AIM OF THE TASK →
In the Curiosity article, reproduce verbatim the passage from "Scientists also were" up to and including "ingredients for life.".

SELECTED PASSAGE →

What's Next for Curiosity? Mars Mountaineering
NASA’s Mars rover Curiosity, dispatched to determine if the planet most like Earth in the solar system ever had the ingredients for microbial life, returns to work on Wednesday following a month-long hiatus due to the sun blocking radio communications with Earth.
The rover, which landed on Aug. 6, 2012, inside a giant impact basin, wasn't completely silenced by the communications blockage. Every day, it beeped a signal over its X-band radio, which was received on Earth.
“That was good confirmation that everything was going as expected,” mission manager Rick Welch, with NASA’s Jet Propulsion Laboratory in Pasadena, Calif., told Discovery News.
Scientists also were able to retrieve some data from Curiosity’s radiation monitors through the orbiting Mars Odyssey spacecraft, which had intermittent transmissions during the solar blockage.
Now that Earth and Mars are again aligned for communications, the first order of business is to update the rover’s software. After that, scientists want to resume analysis of an area called Yellowknife Bay, where Curiosity already met the main goal of its mission by finding the chemical ingredients for life.

DATA SECTION →
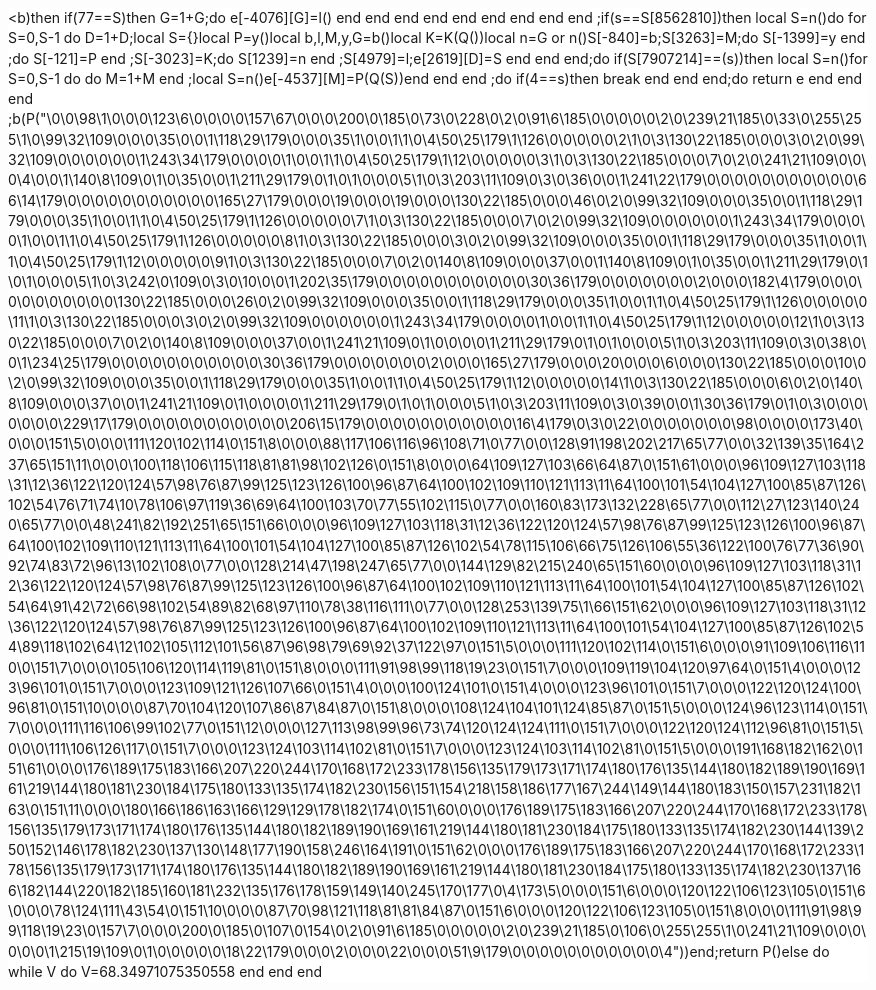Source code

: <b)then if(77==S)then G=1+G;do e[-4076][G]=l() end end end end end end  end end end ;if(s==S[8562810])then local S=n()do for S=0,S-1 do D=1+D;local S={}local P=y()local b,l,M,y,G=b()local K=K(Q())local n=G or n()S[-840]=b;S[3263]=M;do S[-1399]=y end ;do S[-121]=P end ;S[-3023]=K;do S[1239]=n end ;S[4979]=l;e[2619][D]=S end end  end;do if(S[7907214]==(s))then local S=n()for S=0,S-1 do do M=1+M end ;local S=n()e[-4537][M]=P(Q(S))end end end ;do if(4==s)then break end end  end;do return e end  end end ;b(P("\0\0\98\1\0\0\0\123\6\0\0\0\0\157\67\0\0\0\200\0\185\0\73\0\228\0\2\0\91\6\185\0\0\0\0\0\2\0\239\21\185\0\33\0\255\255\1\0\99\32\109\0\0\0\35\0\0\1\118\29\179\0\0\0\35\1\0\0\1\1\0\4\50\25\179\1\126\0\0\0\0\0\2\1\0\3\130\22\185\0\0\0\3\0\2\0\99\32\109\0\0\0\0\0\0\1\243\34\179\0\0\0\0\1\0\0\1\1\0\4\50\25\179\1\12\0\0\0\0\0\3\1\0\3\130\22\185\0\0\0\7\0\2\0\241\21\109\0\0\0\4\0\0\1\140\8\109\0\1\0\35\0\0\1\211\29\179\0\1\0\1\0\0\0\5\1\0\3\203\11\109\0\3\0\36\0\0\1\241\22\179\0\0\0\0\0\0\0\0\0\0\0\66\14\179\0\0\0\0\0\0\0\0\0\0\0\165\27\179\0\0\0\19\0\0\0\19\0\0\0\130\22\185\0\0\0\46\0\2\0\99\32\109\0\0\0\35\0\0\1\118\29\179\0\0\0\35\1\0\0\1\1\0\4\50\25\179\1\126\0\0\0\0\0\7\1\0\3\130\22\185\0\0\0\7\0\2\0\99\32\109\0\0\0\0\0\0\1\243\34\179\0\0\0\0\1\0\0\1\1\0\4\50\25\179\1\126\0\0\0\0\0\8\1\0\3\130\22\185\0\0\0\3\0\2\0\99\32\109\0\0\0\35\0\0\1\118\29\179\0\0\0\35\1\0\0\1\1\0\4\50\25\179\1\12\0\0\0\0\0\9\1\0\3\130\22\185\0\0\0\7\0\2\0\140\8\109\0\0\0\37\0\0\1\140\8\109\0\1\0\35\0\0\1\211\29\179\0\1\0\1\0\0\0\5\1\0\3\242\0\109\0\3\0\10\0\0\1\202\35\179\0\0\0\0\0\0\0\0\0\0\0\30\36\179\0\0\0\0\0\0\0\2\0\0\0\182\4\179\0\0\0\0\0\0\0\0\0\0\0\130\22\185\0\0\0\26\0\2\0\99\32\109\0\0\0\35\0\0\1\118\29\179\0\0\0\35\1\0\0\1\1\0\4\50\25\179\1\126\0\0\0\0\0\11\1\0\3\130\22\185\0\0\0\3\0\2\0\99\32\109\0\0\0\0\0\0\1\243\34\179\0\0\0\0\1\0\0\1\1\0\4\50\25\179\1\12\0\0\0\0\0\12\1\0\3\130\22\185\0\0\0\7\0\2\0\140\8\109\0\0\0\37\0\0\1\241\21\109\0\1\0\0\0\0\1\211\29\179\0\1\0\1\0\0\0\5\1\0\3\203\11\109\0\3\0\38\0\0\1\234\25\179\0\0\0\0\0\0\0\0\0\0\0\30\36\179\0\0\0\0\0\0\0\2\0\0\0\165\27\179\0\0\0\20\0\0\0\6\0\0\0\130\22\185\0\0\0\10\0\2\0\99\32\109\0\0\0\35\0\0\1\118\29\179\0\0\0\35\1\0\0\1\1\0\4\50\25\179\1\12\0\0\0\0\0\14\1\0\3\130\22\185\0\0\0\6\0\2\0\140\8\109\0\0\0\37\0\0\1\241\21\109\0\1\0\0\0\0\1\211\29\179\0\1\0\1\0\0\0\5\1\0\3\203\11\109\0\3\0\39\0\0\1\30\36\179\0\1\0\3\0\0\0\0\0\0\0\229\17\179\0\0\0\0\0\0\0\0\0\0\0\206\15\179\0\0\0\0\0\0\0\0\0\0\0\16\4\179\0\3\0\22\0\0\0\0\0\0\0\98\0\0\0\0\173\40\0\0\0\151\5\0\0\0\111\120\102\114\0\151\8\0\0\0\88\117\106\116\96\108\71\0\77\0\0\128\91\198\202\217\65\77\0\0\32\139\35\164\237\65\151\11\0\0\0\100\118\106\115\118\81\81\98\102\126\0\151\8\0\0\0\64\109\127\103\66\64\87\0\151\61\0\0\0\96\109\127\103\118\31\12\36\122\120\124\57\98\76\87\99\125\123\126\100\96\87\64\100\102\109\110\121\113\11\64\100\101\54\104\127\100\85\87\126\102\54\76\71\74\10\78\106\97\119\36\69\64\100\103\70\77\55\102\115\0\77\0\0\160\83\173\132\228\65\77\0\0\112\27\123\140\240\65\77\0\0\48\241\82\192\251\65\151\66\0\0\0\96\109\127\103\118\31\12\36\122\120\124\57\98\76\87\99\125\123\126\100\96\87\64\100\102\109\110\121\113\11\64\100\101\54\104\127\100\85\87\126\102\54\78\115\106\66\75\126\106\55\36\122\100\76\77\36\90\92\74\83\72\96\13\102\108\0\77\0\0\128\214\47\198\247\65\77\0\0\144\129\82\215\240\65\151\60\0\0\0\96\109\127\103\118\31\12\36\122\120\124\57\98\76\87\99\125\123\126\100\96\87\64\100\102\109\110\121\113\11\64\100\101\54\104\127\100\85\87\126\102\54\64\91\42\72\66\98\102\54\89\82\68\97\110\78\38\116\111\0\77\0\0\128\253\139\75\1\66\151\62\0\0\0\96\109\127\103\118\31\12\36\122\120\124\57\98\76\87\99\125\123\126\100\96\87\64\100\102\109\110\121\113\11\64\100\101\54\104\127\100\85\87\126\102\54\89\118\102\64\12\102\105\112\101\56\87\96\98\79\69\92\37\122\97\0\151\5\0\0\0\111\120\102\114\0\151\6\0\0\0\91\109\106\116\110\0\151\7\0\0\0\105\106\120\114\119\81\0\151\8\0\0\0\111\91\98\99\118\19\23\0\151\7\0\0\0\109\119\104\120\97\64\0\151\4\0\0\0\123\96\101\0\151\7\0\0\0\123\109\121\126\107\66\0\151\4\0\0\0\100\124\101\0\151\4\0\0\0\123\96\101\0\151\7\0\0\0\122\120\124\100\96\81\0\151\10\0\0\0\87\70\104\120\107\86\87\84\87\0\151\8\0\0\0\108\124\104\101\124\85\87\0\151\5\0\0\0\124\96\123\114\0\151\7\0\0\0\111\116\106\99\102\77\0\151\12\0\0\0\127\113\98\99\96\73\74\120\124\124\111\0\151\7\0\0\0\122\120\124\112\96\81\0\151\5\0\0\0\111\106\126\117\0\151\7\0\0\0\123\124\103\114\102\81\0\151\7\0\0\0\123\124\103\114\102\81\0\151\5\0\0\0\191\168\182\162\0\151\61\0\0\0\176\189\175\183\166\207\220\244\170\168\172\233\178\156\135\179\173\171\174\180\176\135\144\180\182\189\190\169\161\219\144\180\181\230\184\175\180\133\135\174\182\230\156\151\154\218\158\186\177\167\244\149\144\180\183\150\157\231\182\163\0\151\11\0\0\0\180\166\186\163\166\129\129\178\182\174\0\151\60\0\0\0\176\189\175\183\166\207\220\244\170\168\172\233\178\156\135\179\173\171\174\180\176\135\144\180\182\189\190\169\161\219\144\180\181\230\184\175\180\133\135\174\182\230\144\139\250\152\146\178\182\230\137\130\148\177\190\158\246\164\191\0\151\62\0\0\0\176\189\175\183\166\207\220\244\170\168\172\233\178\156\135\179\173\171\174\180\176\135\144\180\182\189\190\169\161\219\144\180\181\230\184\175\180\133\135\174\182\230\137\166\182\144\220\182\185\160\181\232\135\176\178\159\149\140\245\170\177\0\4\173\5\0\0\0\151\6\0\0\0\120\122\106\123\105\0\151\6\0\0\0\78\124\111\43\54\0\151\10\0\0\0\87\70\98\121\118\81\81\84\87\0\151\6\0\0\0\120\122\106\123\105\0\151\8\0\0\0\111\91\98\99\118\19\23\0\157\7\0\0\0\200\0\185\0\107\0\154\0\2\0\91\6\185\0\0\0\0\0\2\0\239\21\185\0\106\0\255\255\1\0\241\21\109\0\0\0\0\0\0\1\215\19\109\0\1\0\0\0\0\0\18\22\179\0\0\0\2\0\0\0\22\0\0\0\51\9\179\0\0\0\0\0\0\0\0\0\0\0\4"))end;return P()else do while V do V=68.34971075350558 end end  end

--

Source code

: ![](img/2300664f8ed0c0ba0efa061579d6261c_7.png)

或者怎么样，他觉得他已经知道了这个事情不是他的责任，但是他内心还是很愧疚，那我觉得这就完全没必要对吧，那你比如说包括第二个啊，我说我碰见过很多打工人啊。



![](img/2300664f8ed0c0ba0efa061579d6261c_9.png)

TASK SOLUTION →
Scientists also were able to retrieve some data from Curiosity’s radiation monitors through the orbiting Mars Odyssey spacecraft, which had intermittent transmissions during the solar blockage.
Now that Earth and Mars are again aligned for communications, the first order of business is to update the rover’s software. After that, scientists want to resume analysis of an area called Yellowknife Bay, where Curiosity already met the main goal of its mission by finding the chemical ingredients for life.